I made a second trip up the Stickeen in August and from the head of
navigation pushed inland for general views over dry grassy hills and
plains on the Cassiar trail.
Soon after leaving Telegraph Creek I met a merry trader who
encouragingly assured me that I was going into the most wonderful
region in the world, that "the scenery up the river was full of the
very wildest freaks of nature, surpassing all other sceneries either
natural or artificial, on paper or in nature. And give yourself no
bothering care about provisions, for wild food grows in prodigious
abundance everywhere. A man was lost four days up there, but he
feasted on vegetables and berries and got back to camp in good
condition. A mess of wild parsnips and pepper, for example, will
actually do you good. And here's my advice - go slow and take the
pleasures and sceneries as you go."
At the confluence of the first North Fork of the Stickeen I found a
band of Toltan or Stick Indians catching their winter supply of
salmon in willow traps, set where the fish are struggling in swift
rapids on their way to the spawning-grounds. A large supply had
already been secured, and of course the Indians were well fed and
merry. They were camping in large booths made of poles set on end in
the ground, with many binding cross-pieces on which tons of salmon
were being dried. The heads were strung on separate poles and the
roes packed in willow baskets, all being well smoked from fires in
the middle of the floor. The largest of the booths near the bank of
the river was about forty feet square. Beds made of spruce and pine
boughs were spread all around the walls, on which some of the Indians
lay asleep; some were braiding ropes, others sitting and lounging,
gossiping and courting, while a little baby was swinging in a
hammock. All seemed to be light-hearted and jolly, with work enough
and wit enough to maintain health and comfort. In the winter they are
said to dwell in substantial huts in the woods, where game,
especially caribou, is abundant. They are pale copper-colored, have
small feet and hands, are not at all negroish in lips or cheeks like
some of the coast tribes, nor so thickset, short-necked, or
heavy-featured in general.
One of the most striking of the geological features of this region
are immense gravel deposits displayed in sections on the walls of the
river gorges. About two miles above the North Fork confluence there
is a bluff of basalt three hundred and fifty feet high, and above
this a bed of gravel four hundred feet thick, while beneath the
basalt there is another bed at least fifty feet thick.
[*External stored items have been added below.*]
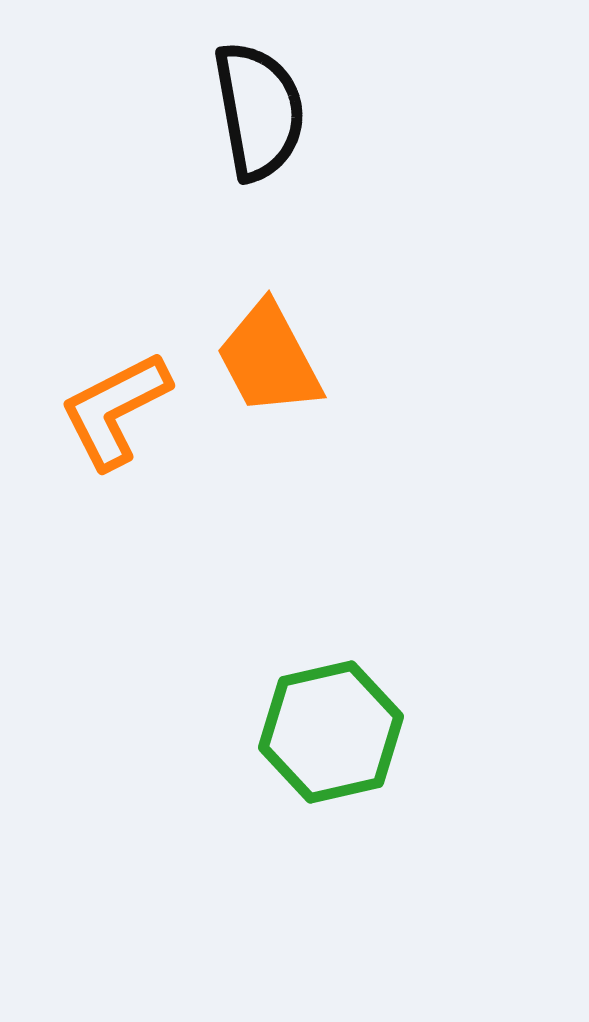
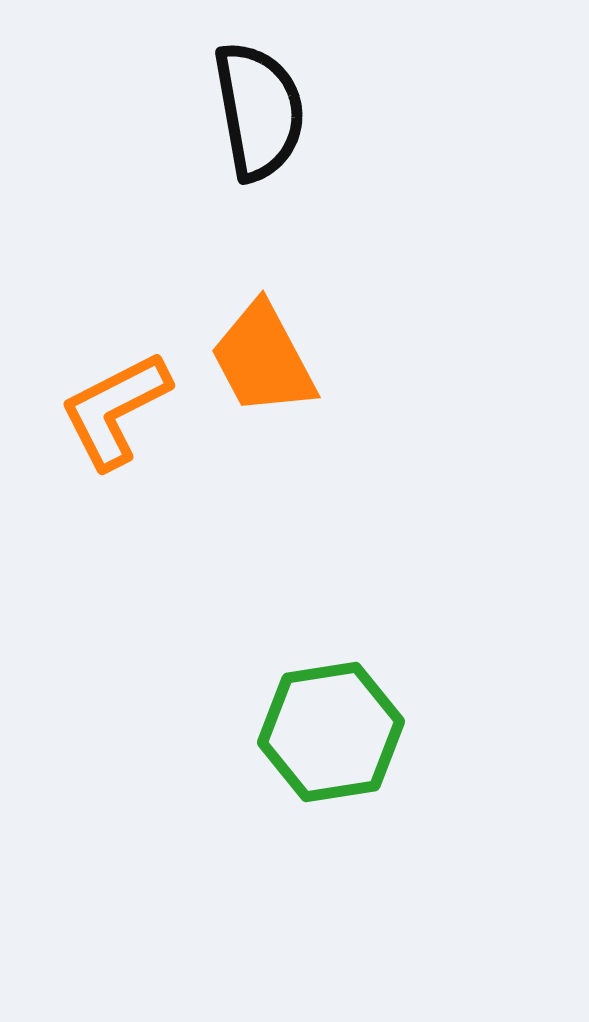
orange trapezoid: moved 6 px left
green hexagon: rotated 4 degrees clockwise
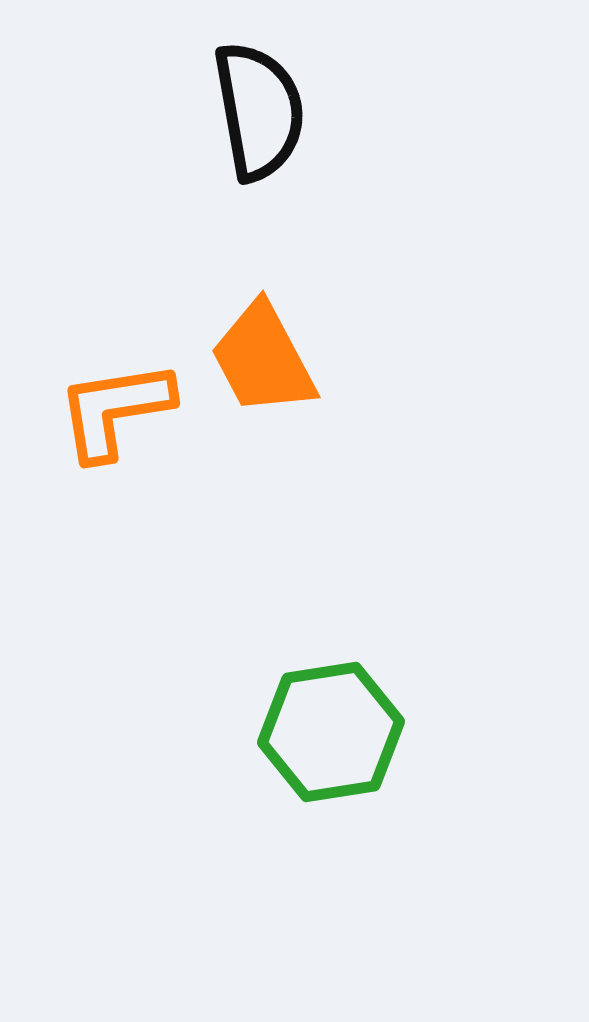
orange L-shape: rotated 18 degrees clockwise
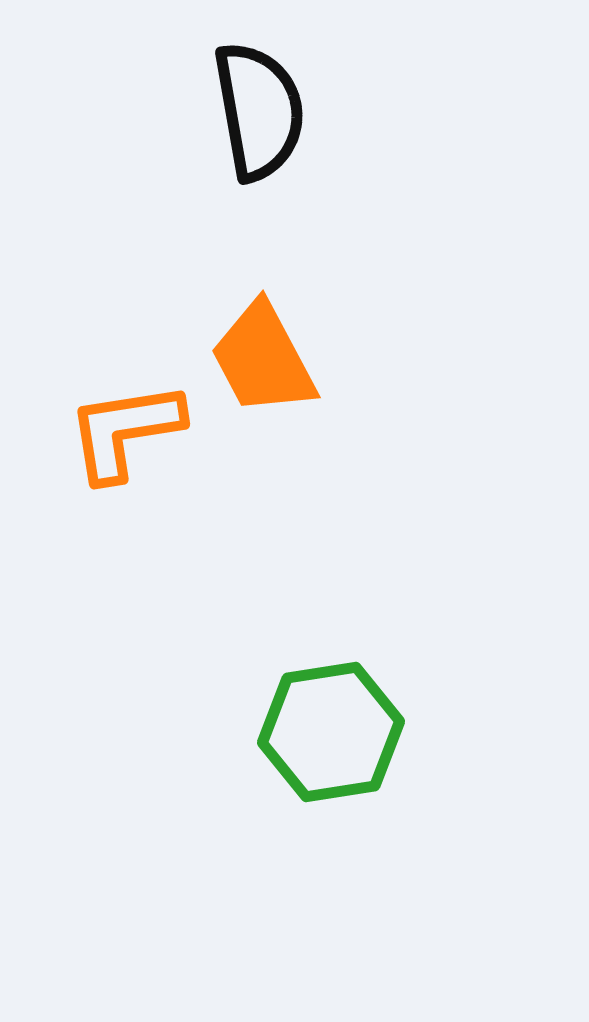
orange L-shape: moved 10 px right, 21 px down
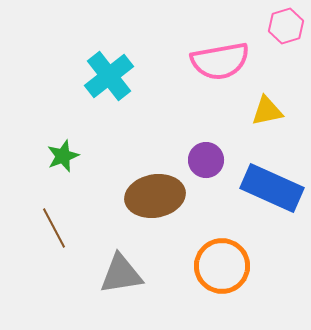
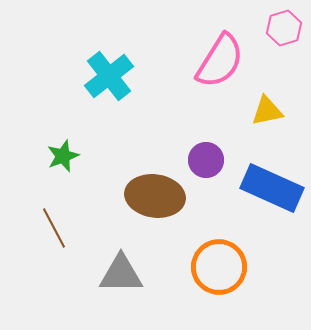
pink hexagon: moved 2 px left, 2 px down
pink semicircle: rotated 48 degrees counterclockwise
brown ellipse: rotated 18 degrees clockwise
orange circle: moved 3 px left, 1 px down
gray triangle: rotated 9 degrees clockwise
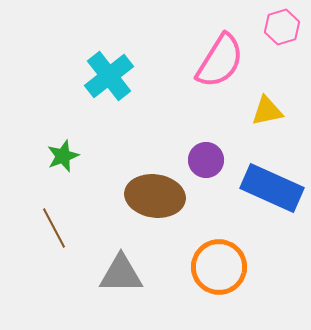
pink hexagon: moved 2 px left, 1 px up
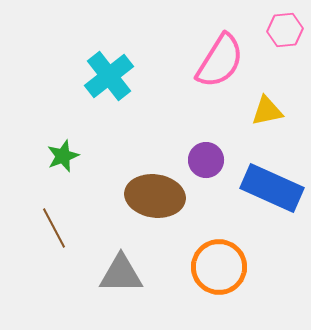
pink hexagon: moved 3 px right, 3 px down; rotated 12 degrees clockwise
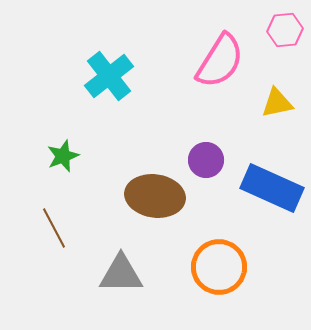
yellow triangle: moved 10 px right, 8 px up
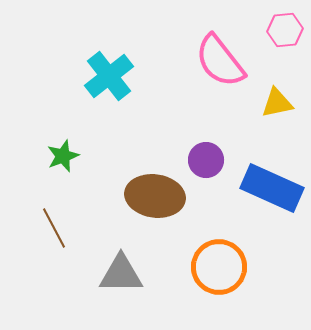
pink semicircle: rotated 110 degrees clockwise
From "Ward's," seventeen miles beyond Telegraph, and about fourteen
hundred feet above sea-level, the trail ascends a gravel ridge to a
pine-and-fir-covered plateau twenty-one hundred feet above the sea.
Thence for three miles the trail leads through a forest of short,
closely planted trees to the second North Fork of the Stickeen, where
a still greater deposit of stratified gravel is displayed, a section
at least six hundred feet thick resting on a red jaspery formation.